FUTA Surtax

BACKGROUND

The Federal Unemployment Tax Act, or FUTA, imposes a 6% payroll tax on the first $7,000 of income paid by employers to each of their employees annually. FUTA came into existence in 1939 to guarantee financing for a national employment security system. The idea was for employers to pay the costs of administering the unemployment compensation and national job placement system. In return, employers would receive assistance in recruiting new workers and the unemployed would be able to find jobs more quickly.

Before July 1, 2011, the federal payroll tax had included a "temporary" surtax of 0.2 percent that was added in 1976, and had been extended several times before it expired on July 1, 2011.

The Administration included a provision in its FY2013 budget proposal to reinstate the surtax and make it permanent, which would amount to a permanent tax increase on employers.

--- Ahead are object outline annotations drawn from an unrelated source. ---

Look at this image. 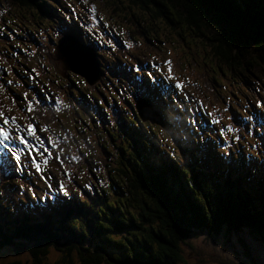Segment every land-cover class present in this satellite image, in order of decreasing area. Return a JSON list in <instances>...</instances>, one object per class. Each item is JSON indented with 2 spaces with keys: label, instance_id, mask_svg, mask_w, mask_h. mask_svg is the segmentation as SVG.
<instances>
[{
  "label": "trees",
  "instance_id": "trees-1",
  "mask_svg": "<svg viewBox=\"0 0 264 264\" xmlns=\"http://www.w3.org/2000/svg\"><path fill=\"white\" fill-rule=\"evenodd\" d=\"M88 3L95 5L96 19L105 14L112 20V29L116 31L112 46L105 42L104 47L103 43L97 45L91 31L95 34L100 29L91 27L85 12L78 10V18L65 19L69 13L65 0H0V27H5L0 32L7 39L11 37L8 32H16V22L34 25L36 17L48 25L55 23L61 33L71 32L77 40L95 48L101 77L94 86L85 82L82 91L74 82L80 76H70L59 56L52 53L51 57L50 53L47 58L62 67V77L64 72L69 73L65 75L68 87L72 84L69 94L72 100L76 91L85 97L91 93L94 99L95 110L88 112V116L79 114L75 99V116L85 127L77 134L88 136V131L94 128H103L105 135L111 134L114 129L106 127L104 121V115L111 111L120 119L115 150L119 155H127L108 164L101 159L105 172L107 169L111 175L105 179V185H93L91 190H85L75 179H70L66 186L69 196L44 191L39 197L34 192L26 199L16 190L18 184L6 188L8 197L0 198V253L12 254L5 264H201L188 262L185 257L188 251L197 248L195 240L205 238V242L214 245L209 237L235 240L237 235L246 241L250 238L264 252V129L248 127L250 133L242 135L237 146L218 147L219 135L216 139L202 127L198 120L202 114L191 102L196 96L216 98V86L235 82L237 90L246 89L250 94L244 96L255 117L263 112L256 108V101L262 100L264 94V0H88ZM69 20L70 29L65 27L71 24ZM124 25L133 26L147 41L186 36L192 42L193 55L206 60L203 65L194 60L191 64L200 81L194 78L189 87L177 89L171 81L153 73L159 86L145 90L141 79L151 70L141 69L142 58L149 62L155 56L147 53L150 50L133 52L136 46L132 40V47L125 48L123 39L130 37ZM13 37L10 45L14 41L23 45L20 35ZM32 41L38 42L35 38ZM43 54L39 50L33 56L24 54L20 61L16 60L26 63L25 70L35 69L32 75L35 79L43 76L44 82L56 89L54 75L46 76L45 65L40 68V58L45 61ZM133 65L139 66L140 71H133ZM15 68L12 66L14 71ZM3 71L6 75V70ZM222 77L228 82H220ZM12 79L22 86L29 80L28 75L11 71ZM106 80L114 81L111 93L105 91ZM116 91L119 93L114 94ZM230 93L238 99L232 90ZM142 96L151 100L162 126L143 122L137 116L134 100ZM244 106L237 104V108L231 109L243 117ZM36 115L50 120L39 110ZM65 122L70 123L69 119ZM96 135L101 138L99 133ZM68 136L67 133L66 141ZM94 147L98 145L90 148L91 157L87 158L91 173L76 172L79 176L95 177L92 171L95 169L91 167L97 160ZM3 167H6L4 156L0 163V168ZM15 174L11 170L8 180H14ZM225 248L235 253H241L236 248H242L246 254L250 252L248 243H233ZM49 249L58 256L52 262L48 260ZM248 262L253 264L250 257Z\"/></svg>",
  "mask_w": 264,
  "mask_h": 264
},
{
  "label": "rangeland",
  "instance_id": "rangeland-1",
  "mask_svg": "<svg viewBox=\"0 0 264 264\" xmlns=\"http://www.w3.org/2000/svg\"><path fill=\"white\" fill-rule=\"evenodd\" d=\"M68 4L73 5L69 0ZM76 4L78 3L76 2ZM99 8L100 10H103L101 6H99ZM78 9H81V5L78 7H75L73 5V10L76 13ZM110 15L113 14L110 13ZM102 20V22H100L98 19H96L94 22L90 20L91 27H98L100 29L99 33L103 37V40H101L91 31V35L94 36L93 38H96V43L99 47L101 46V43H103L102 46L104 47V41L107 40H111L113 43H115L113 36L116 31L108 27L111 19L109 20L106 15ZM33 21L34 23L37 22V24L35 23L33 25L32 23L28 22V26H26L16 22V25H14V29L16 30V32L12 33L20 35V39L22 40L23 45L20 41H14L13 45H10L9 41L14 38L13 34L8 32L9 36L11 37L10 39H7V37L3 34L4 32H0V86L3 87V90L0 91V105L3 106V110L7 115L15 116L18 122H20L21 124L27 122L24 119L25 117H32L33 123L35 125L45 123V127L48 129V131L41 134L42 137L46 138L48 135H52L57 140L58 148L64 150L62 153H60V155L62 157L67 156V159H65L63 163L64 168L68 171V175L65 177L63 176L62 171L59 170V162L55 161L54 159L50 161L46 168L43 164L41 165L42 168H45V175L55 176L56 181H63L65 186L69 185L68 183H71L70 179H75L78 182L77 184H80L83 187L85 184L89 185L88 188L84 187L85 190H91V187L93 185L98 187L103 186L105 185V179H107V176L111 175V171L107 172L106 169L105 172V168L102 166L103 162L106 161V164H108L110 161H116V157L118 160H122V157L127 156L126 154L119 155L115 150V146L118 144L117 135L119 134L116 127H119L118 122L120 119L111 114V111L107 112V114L104 115L105 126L108 128L111 127L110 129H114V131L111 130L112 136L110 133L109 135H105L103 128H94L96 130L88 131V136H82V133L80 132L77 134V132L81 128L84 129L85 127L81 122H78L79 120L75 116V110L77 111L76 103H78L79 114L81 115V113H83L84 115L87 114L88 116L90 115L88 112L92 113V111L95 110V104L93 102L94 99L91 96V93H89L87 97H85L83 93H79V91H82V89L85 88L87 84L85 83V80L82 79V77H78V79H74V82L76 86L77 84L79 85V91L75 92L74 100H72L71 96L69 95L72 93V84L70 83L68 87V79L66 78V75L69 73L64 72V77H62V67H60L59 64H57L53 59L47 58L50 53L52 54L56 39L58 38V35L61 34L58 33L59 28L54 23H50V25H48L47 21L39 20L36 17ZM124 26L127 29V37H130L129 39L127 38V41L132 40L131 38L138 40V42L135 43L136 47L132 49L133 52H144L146 50H150L147 53H152L155 56V59H150L148 57L150 60L149 62H147L146 58L143 57L142 60L143 62H145V65H142L141 69L148 68L154 74H158L159 77H162L169 81L167 79L168 66L163 63L165 60H167L170 61L171 64L172 76L174 77V79L171 80L173 86H175L176 81H181L182 88H187L189 87L190 83H194V78L200 81V78L197 76V73L194 68H192L191 64L194 60L200 65H203L206 60L200 59L193 55L192 42L186 36H184V39H180L179 37L172 35L169 39H163V41L161 42H157L155 40L145 41L142 37V34L133 26ZM0 29L4 30L5 27L2 26L0 27ZM185 34L186 32H182V35ZM33 38H35L38 42L34 43L32 41ZM124 41L125 39H123V42ZM17 45H19V47H17ZM4 48H6V50ZM17 49H19L21 52L16 51ZM39 50L44 53L43 55L45 58V61L40 58V68L42 67V65H45L47 67L45 71L46 76H51V74L54 75V86L57 90H49L48 88H45L41 93V90H38L37 88L34 89V91L30 88V79L27 80L28 84H25L23 86L20 85V83L17 82L16 79L10 80L11 71L15 74L20 75V68H24V66H26V63L19 62L20 57H24V54L33 56L34 54L39 52ZM13 52H16L17 55L13 56ZM189 52H191V55L188 54ZM16 59L19 61H17ZM128 61L130 62V60ZM129 62L125 61L124 63L126 65H129ZM18 65H21L20 68L18 67ZM12 66L17 67V69L15 68L16 71L12 69ZM154 66L156 68H159L160 71H154ZM6 69V75L2 74V72H4L3 70ZM3 76L7 80H3ZM219 81L228 82V80L223 79V77L220 78ZM116 83L117 85H119L118 82ZM103 84L104 86H106L105 91L111 93L110 86L114 84V81L106 80ZM236 86L237 84L235 82H232L231 85L227 84V86H216L218 90L216 98L205 96V99H203L202 97L196 96L198 101L196 98L192 100L190 99L191 102L199 109L198 111L202 114V116L198 118L199 123L204 129H206V131L212 132L213 137L216 139L217 135H219L218 131L216 130L219 129L221 125H228L230 123L234 125V131L229 135L234 134L240 137L242 135L250 133L251 129L248 127L255 126L259 128L262 127L264 129V120L260 118V115H264V109H262L263 112L259 116L255 117V113L252 111L251 106L248 105L245 100L244 94H248L247 90H237L235 88ZM67 87L69 89H67ZM8 88H10L12 91H10ZM230 90L234 92V95L238 96V99H235V97L232 96ZM117 93L119 92H114V94ZM124 93L125 92H120L121 95H125ZM33 96H36L41 102H34V108L31 113L24 111L23 109L25 106V100L31 99ZM128 96L130 98L129 94ZM96 99H98L97 96ZM261 99L264 100V94L261 95ZM55 100H59V103L53 106ZM91 104L93 106H91ZM237 104L246 105L244 106L245 114L243 115V117L242 115L240 116L238 114V111H233L231 109V107L237 108ZM37 110L41 111L43 115L50 117V120L44 121L40 117H38L36 115ZM209 112L213 113L212 118L219 120L220 124L213 125L210 122L212 118L208 116ZM257 113L259 114V112ZM230 116L233 117V120L229 119ZM248 116H252L254 117V119L248 120ZM68 119L70 125L67 122L64 123V121H67ZM98 122H100V120H98ZM113 123L114 125H116L115 127ZM67 133L69 135L68 141L65 140ZM97 133L101 135L100 139L96 135ZM7 143L10 146H20L18 142L8 141ZM240 143H242L243 145L247 144V142L245 141H241ZM225 144L232 145L233 147L238 145V143L230 142V140ZM95 145H98V147H94V150L96 151V155L94 157H96L97 160L95 162H92L91 164V167L95 169V171L92 169V171L95 173V177L89 178L90 176H79V174H77L76 172H80L83 175L91 173V170L88 167L90 165V161L87 163V158L91 157L90 148ZM217 145L218 147L224 146V144L222 143H218ZM99 146L103 147L104 149L99 148ZM67 148L69 149V151H65V149ZM5 152L6 149L0 146V155L4 154ZM114 153H117V156ZM73 156H77L79 157V159L73 160ZM101 159L104 160L102 161V163H100ZM75 164L77 165L74 169L73 166ZM113 166H117V163H113ZM16 171L17 172L14 175V180H8V178H10L11 176L9 175L10 171L4 172L0 168V198H4V196L8 197V195L5 193V189L8 187H12L14 184L19 185L16 190H20L19 195H21L23 198L31 196L34 192V195L37 194L36 196L38 197L44 191H46L47 194L52 193L53 190H56V192H60L58 187L50 186L48 181L39 179L35 173V170L29 166L16 168ZM23 184H25V186L21 187V185ZM52 184H55V181H53ZM29 188H31L32 191H29ZM44 203L45 202L43 200V204ZM247 241L250 252L246 254L243 252L242 248H236V250L241 251V253H235L231 248L222 249L219 245H210L208 244V242H205V238L197 239L195 240L197 248H195L191 252L188 251L185 254V257L187 258L188 262H201V264H241V262L250 264L248 262V257H250L253 261V264H264V252L260 250L259 247H256L255 242H253L250 238H248ZM49 252L50 254L48 260L52 262L58 256L53 249H49ZM11 254L12 253L9 251H2L0 253V264H5L7 261H9V255ZM209 256H212L211 258L216 259L217 261L214 262V260L210 259ZM23 258L26 259L27 256H23Z\"/></svg>",
  "mask_w": 264,
  "mask_h": 264
},
{
  "label": "snow or ice",
  "instance_id": "snow-or-ice-1",
  "mask_svg": "<svg viewBox=\"0 0 264 264\" xmlns=\"http://www.w3.org/2000/svg\"><path fill=\"white\" fill-rule=\"evenodd\" d=\"M65 3L69 9V13L65 19L78 18L77 13L73 10V5L68 4V0H65ZM78 4L82 6L80 10L87 14L89 20L94 22L96 20L94 15L96 12L95 5H90L88 0H78ZM100 19H103V17H100ZM65 27L70 29L71 25H65ZM95 35L103 40V37L100 35V33L97 32ZM104 42L109 46H112L113 43L111 40ZM123 45L125 48L132 47V43L127 40L123 42ZM17 47H19V45H17ZM12 55L16 56L17 53L13 52ZM163 63L168 66L167 79L169 81L173 80L174 77L172 76L170 61L165 60ZM132 67L133 71H140L138 66L133 65ZM34 71L35 69H33V72ZM154 71H160V69L154 66ZM141 85L145 88V90L149 88L154 89L159 86L152 71L144 73L143 78L141 79ZM175 87L177 89L182 88V82L176 81ZM2 90L3 87L0 86V91ZM34 102L40 103L41 101H39L36 96H33L31 99H26L23 110L31 113L34 108ZM58 103L59 100H55L53 106ZM256 107L259 109H264V100L258 99L256 101ZM208 116L212 118L213 113L209 112ZM260 118L264 120V115H260ZM24 119L27 122L21 124L18 122L15 116L7 115L3 110V106L0 105V146L6 149V153L4 155L6 168L4 170H14L15 168L29 166L35 170V173L39 179L48 181L50 186L58 187L59 191L63 193L64 196H69L70 190L66 188L63 181H56L55 176H47L44 174L45 168L48 166L50 161L54 159L55 161L59 162V170L62 171L63 175H68V171L64 168L63 163L67 157H62L60 155V153H62L64 150L58 148L57 140L52 135H48L46 138L42 137L41 134L48 131L46 127L35 125L33 123L32 117H25ZM229 119L231 120L233 118L230 117ZM247 119L251 120L254 119V117L248 116ZM210 122L213 125L220 124V121L215 118H212ZM216 131H218L219 139L222 144L228 143L229 139L236 143H239V141L242 139V137L238 135H229L234 131V125L231 123L228 125H221V127ZM8 141L18 142L20 146L12 147L7 143ZM250 147H255V145H251ZM72 159L77 160L79 157L73 156ZM42 164L45 166V168L41 167ZM53 181H55V184H52ZM21 187H23V185H21ZM84 187L88 188L89 185L85 184ZM28 190L32 191L31 188ZM72 191L76 190L73 189ZM39 199H44V197H40ZM209 239L212 244L219 245L222 249L226 246L232 245L233 243L238 245H246L247 243V241L239 235L236 236L235 240L232 238L220 240L216 237H209Z\"/></svg>",
  "mask_w": 264,
  "mask_h": 264
},
{
  "label": "water",
  "instance_id": "water-1",
  "mask_svg": "<svg viewBox=\"0 0 264 264\" xmlns=\"http://www.w3.org/2000/svg\"><path fill=\"white\" fill-rule=\"evenodd\" d=\"M57 47L63 62L62 65L67 70L84 78L89 85H93L98 81L100 78L98 58H96L93 48L86 46L74 36L68 35L62 37ZM134 107L143 122L148 121L158 126L163 125L160 116L153 110L150 100H136Z\"/></svg>",
  "mask_w": 264,
  "mask_h": 264
},
{
  "label": "clouds",
  "instance_id": "clouds-1",
  "mask_svg": "<svg viewBox=\"0 0 264 264\" xmlns=\"http://www.w3.org/2000/svg\"><path fill=\"white\" fill-rule=\"evenodd\" d=\"M75 7H78V6H80L79 4H76V2L78 3V0H69ZM67 5V4H66ZM82 7V6H81ZM78 10H80V9H78ZM104 16H106L105 14H99V16H98V18H99V20H100V22H102L103 20L102 19H100V17H104ZM109 19V18H108ZM110 20V19H109ZM70 22H71V24L70 25H72V21L71 20H69ZM111 21L112 20H110V22H109V24H108V27H110V28H112V26H111ZM55 24V23H54ZM58 33H61V31L59 30L58 31ZM57 33V34H58ZM66 35H68V36H74V35H72V34H70V33H65V32H63V33H61L60 35H58V38L56 39V43L54 44V47H53V51H52V53L54 54V55H56L55 54V50H56V48H57V45H59V42H60V40L62 39V37H64V36H66ZM75 37V36H74ZM76 38V37H75ZM77 39V38H76ZM132 39V43H133V45L134 46H136L135 45V43L136 42H138V40H136V39H133V38H131ZM145 40V39H144ZM145 41H147V40H145ZM80 42H82V41H80ZM82 43H84V42H82ZM84 44H86V43H84ZM86 46H88V47H91V48H93L94 49V52H95V56H96V50H95V48L93 47V46H90V45H87L86 44ZM99 50H103L102 49V47L101 48H99V47H97ZM52 57H53V55H52ZM97 58V57H96ZM98 60V59H97ZM142 65H145V62H143L142 63ZM141 65V66H142ZM138 68H139V66H138ZM22 69V71L19 73L20 75H28V79H30L31 81H30V88L34 91V89H36V88H38L37 86H35V77L34 76H32V75H34L36 72H33V70L32 69H30V68H27V70H25L24 68H21ZM68 72H70V74L69 75H73L74 76V74L75 73H73V72H71L70 70H67ZM18 75V74H17ZM30 75H31V77H30ZM75 75H77V74H75ZM79 76V75H78ZM101 77V76H100ZM84 79V78H83ZM100 79V78H99ZM98 79V80H99ZM86 82V81H85ZM40 88V90H41V93H42V90L43 89H45V88H48L49 90H57V89H55V88H53V87H51V85L47 82H44V80L41 82V84L40 85H38ZM93 86H94V84H93ZM42 87V88H41ZM118 94V93H117ZM76 98V97H75ZM141 99H148V100H150L148 97H145V96H142V97H140V98H136L134 101H136V100H141ZM150 102H151V100H150ZM152 103V102H151ZM153 107V106H152ZM154 110V109H153ZM155 111V110H154ZM36 112V111H35ZM36 125H39V126H46V124L45 123H43V124H36ZM12 147H16L15 145H13ZM6 153V152H5ZM5 153L4 154H1L0 155V158L2 157V155H5ZM6 167H3V168H1L4 172H7V171H11V170H4ZM14 171L15 172H17L16 171V168L14 169Z\"/></svg>",
  "mask_w": 264,
  "mask_h": 264
},
{
  "label": "bare ground",
  "instance_id": "bare-ground-1",
  "mask_svg": "<svg viewBox=\"0 0 264 264\" xmlns=\"http://www.w3.org/2000/svg\"><path fill=\"white\" fill-rule=\"evenodd\" d=\"M58 55H57V54ZM55 54L57 55V56H59V58H60V55H59V49H58V47L56 48V50H55ZM61 59V58H60ZM67 70V69H66ZM136 111V110H135ZM137 114V113H136ZM137 116H138V114H137ZM139 117V116H138ZM139 119H140V117H139ZM141 120V119H140ZM142 121V120H141Z\"/></svg>",
  "mask_w": 264,
  "mask_h": 264
}]
</instances>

The FY 2013 budget proposal also would increase the wage base subject to FUTA from $7,000 to $15,000, index the wage base to wage growth and reduce the rate to 5.78%.

U.S. CHAMBER POSITION

The Chamber opposes the reinstatement of the 0.2 percent FUTA surtax. Businesses are already managing through the weak economy, enhanced regulation and fiscal uncertainty. The FUTA surtax has outlived its usefulness.

The Chamber sees increasing the wage base as a means of generating additional FUTA revenue from employers, which raises concerns about the impact this proposal, if enacted, would have on employers’ ability to create jobs.